The improvement in some of the monitored clinical and serum parameters correlated with several probiotic-modulated genera. For example, the relative abundance of Bifidobacterium, Butyricicoccus, and Prevotella correlated negatively with IBS-SSS, and TNF-α, and IL-8, while Escherichia, Clostridium, and Citrobacter (P < 0.05) correlated positively with the decreases in IBS-SSS and serum parameters (IL-8, IL-6, and TNF-α). These results are in line with a previous study showing fermented milk consumption alleviated the symptoms of IBS accompanied by mild gut microbiota modulation involving few metagenomic species [48]. A previous report found that administering B. infantis improved the overall IBS-associated symptoms along with the modulation of IL-10/IL-12 ratio and Th-1 pro-inflammatory cytokines [49]. These observations support that the improvement of IBS-associated symptoms by probiotic supplementation was via host immune modulation.

The use of probiotics as adjunctive therapy in managing IBS also showed an interesting effect in shifting the gut microbiota of subjects to either a Bacteroides-dominated or a Prevotella-dominated enterotype, whereas all subjects from the control group adopted the Bacteroides-dominated enterotype. Meanwhile, the extent of decrease in serum LPS and TNF-α was lower for subjects adopted the Prevotella-enterotype after the adjunctive probiotic treatment. A previous study reported that there was more Prevotella in the gut microbiota of healthy individuals than patients with IBS, and thus these bacteria might help protect from IBS development [7]. It is worth noting that the initial gut microbiome of subjects adopted the Prevotella-enterotype was enriched in several species, including Akkermansia muciniphila, Alistipes putredinis, Prevotella copri, and Ruminococcus bromii; and the relative abundance of some of these bacteria correlated positively and significantly with the decrease in inflammatory markers like LPS and TNF-α. These results suggested that the initial microbiota composition could affect the clinical outcome of the adjunctive probiotic treatment, which was previously reported in a study that applied the probiotic product BIO-25 in IBS management [50]. The mechanism of how the initial gut microbiome directed the clinical outcome awaits further elucidation. One reason could be that certain microbes were more responsive to environmental changes, and if these taxa comprised a relatively high proportion of the initial gut microbiota, the overall microbiota structure might be modulated or reshaped more readily by treatments like probiotic or drug administration.
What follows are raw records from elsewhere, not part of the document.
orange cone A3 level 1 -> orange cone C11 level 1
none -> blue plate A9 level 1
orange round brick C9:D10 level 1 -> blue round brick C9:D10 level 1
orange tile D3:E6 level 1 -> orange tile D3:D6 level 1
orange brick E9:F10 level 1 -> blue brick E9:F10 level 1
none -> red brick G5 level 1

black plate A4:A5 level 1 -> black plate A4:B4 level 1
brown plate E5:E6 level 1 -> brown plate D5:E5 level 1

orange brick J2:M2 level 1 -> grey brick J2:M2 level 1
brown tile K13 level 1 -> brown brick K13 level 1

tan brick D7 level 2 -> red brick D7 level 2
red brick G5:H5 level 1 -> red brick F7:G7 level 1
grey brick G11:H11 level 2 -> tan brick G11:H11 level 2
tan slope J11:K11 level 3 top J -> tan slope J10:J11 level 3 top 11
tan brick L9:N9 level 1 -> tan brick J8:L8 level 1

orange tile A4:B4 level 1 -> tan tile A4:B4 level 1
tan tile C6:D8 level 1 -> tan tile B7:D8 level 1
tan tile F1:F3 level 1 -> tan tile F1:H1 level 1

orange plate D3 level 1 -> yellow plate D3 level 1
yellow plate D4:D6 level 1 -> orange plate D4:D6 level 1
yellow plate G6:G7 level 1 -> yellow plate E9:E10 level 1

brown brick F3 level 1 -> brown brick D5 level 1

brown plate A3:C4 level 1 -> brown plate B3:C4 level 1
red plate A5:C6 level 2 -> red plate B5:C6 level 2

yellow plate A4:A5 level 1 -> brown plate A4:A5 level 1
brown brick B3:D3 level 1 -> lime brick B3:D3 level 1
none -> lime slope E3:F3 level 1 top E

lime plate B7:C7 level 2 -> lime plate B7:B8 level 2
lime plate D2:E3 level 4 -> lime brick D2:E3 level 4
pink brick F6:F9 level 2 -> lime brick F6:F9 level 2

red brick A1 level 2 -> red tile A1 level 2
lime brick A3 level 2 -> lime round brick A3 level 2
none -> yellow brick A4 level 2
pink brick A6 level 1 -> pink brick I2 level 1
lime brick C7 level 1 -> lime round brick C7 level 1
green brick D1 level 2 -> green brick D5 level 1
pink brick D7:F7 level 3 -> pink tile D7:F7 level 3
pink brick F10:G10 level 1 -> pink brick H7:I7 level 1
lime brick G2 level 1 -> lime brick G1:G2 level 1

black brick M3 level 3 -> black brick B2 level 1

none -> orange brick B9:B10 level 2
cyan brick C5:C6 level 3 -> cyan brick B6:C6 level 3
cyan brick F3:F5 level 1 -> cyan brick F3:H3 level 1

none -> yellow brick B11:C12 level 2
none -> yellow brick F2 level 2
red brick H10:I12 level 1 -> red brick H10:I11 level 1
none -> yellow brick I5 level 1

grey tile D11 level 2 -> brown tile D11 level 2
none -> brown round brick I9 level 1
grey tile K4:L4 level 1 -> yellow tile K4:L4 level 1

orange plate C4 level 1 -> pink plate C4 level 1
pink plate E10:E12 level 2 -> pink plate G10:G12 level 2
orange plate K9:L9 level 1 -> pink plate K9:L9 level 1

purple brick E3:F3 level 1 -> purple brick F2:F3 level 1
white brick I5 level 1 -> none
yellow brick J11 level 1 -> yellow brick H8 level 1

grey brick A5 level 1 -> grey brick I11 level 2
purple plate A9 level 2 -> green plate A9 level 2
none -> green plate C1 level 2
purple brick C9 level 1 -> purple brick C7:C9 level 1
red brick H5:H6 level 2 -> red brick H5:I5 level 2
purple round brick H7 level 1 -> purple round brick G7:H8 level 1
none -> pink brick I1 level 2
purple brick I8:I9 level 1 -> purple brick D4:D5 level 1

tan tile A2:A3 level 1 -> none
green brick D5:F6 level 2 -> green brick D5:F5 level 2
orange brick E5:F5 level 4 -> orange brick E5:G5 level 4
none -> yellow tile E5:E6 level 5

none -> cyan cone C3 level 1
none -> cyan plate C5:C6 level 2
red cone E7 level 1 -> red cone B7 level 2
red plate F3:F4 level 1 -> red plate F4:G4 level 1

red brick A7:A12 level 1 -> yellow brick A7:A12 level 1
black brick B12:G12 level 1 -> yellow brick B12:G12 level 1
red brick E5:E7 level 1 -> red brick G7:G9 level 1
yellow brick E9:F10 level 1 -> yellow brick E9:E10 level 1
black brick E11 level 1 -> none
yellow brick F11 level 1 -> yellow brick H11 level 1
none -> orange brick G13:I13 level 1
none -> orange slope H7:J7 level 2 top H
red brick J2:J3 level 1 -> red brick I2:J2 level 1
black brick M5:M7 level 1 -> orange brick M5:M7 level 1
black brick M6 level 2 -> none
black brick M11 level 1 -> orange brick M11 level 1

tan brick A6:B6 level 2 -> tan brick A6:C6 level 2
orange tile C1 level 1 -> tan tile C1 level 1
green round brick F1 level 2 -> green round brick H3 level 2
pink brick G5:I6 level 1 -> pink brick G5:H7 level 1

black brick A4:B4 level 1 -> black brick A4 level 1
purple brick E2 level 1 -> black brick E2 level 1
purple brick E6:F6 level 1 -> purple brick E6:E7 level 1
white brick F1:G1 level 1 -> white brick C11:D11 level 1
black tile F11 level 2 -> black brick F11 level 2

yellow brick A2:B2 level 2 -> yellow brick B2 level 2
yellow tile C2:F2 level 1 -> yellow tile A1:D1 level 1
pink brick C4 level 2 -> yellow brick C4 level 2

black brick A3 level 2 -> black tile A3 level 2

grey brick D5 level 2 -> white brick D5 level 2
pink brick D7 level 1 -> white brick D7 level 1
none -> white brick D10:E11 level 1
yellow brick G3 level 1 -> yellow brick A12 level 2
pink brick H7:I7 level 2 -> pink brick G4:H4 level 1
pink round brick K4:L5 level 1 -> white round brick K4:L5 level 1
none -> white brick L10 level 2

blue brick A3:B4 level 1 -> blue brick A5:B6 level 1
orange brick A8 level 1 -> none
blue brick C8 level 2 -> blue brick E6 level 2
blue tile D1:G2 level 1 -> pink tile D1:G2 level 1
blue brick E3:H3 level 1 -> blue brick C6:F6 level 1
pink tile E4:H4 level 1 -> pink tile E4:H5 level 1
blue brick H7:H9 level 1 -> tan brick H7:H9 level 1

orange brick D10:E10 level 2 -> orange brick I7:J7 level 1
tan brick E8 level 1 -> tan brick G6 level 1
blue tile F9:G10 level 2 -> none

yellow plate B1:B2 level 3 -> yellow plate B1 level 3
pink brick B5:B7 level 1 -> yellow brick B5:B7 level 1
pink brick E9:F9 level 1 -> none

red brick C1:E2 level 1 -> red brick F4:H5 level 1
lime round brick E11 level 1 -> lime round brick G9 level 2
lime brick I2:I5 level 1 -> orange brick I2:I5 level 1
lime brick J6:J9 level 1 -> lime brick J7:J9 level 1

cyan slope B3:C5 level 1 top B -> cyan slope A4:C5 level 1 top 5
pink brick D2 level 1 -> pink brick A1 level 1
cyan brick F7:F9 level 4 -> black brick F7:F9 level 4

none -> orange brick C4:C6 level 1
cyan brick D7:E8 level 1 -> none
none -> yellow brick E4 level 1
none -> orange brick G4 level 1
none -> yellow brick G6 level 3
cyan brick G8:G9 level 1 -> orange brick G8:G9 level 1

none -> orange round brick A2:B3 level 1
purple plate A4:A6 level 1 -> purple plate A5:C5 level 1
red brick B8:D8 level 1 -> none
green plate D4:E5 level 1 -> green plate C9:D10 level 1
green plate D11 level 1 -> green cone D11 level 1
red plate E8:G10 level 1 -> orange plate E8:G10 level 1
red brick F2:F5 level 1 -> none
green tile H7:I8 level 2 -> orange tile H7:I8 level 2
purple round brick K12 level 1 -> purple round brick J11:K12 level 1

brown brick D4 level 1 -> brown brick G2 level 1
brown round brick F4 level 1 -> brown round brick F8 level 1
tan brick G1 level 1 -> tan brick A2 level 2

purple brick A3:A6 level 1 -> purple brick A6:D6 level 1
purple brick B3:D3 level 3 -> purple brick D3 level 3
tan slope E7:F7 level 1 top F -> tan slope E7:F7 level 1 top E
In conclusion, the adjunctive use of probiotics with a routine regimen showed additional clinical effectiveness when compared to routine regimen alone in managing IBS. In addition, our results clearly demonstrated that the probiotic product did not work equally well for all participants of this trial; and the initial gut microbiota composition might affect the clinical efficacy of the probiotic treatment. Such data would be helpful in designing probiotic-based regimen at a personalized level to achieve maximum benefit for IBS sufferers.